Here is the great thing about being a football widow. You are not alone. There are other women out there that hate football just as much as you do. Find them! You can bond over your mutual hatred for this sport. Set up much needed girl dates or play dates with the kids.

Find your own hobby or interests during the season. It’s fall crafting time. Mai & I will have plenty of projects to keep us busy on Sundays & Monday nights. 

Suck it up. Sometimes you just want to spend time with your hubby. Cuddle up on the couch & watch with him. Maybe you have been wrong the first 40 years of your life & you actually do like football. P.S. Beer makes it more bearable.

Luckily, our daughter loves watching sports with her daddy, so she will not wind up a football orphan.
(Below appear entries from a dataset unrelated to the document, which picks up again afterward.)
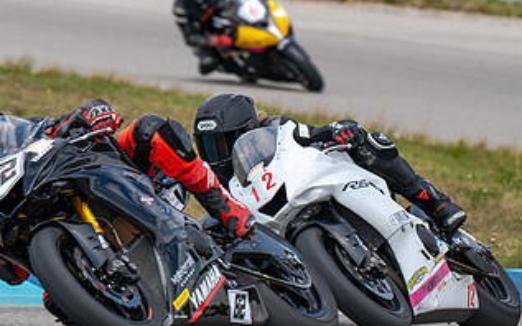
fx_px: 9829
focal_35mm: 691
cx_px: 69
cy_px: 189
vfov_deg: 1.9
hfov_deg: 3.0
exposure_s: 1/800
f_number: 9
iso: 450
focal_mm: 370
  1. The footie (soccer!) season has just started here in the uk too and my fella is an avid fan – the problem is he loves all footie, not just his own team! He watches match of the day (a quick look at every game in the premiership that day) even if it’s completely random teams that he has no interest whether they win or lose! I just don’t get it. I have no interest in it at all, especially when the match ends 0-0 – what’s the point in playing (and watching) a game with no goals??!! x

  2. Aww I hear you. There are several shows my husband watches that I don’t, but football is not one of them. I like watching the NFL games and the Cowboys are our team. The thing is, we are not obsessed. He keeps up with things more than I do, but we are both into it. I think he enjoys the fact that I like it. But…like I said, there are some shows we both don’t watch so I do something else when he’s watching it. So I think your idea is wonderful! Speaking of which, I need to get my crocheting tools on Monday! Thanks for sharing this fun post with us at the Creative Style Linkup!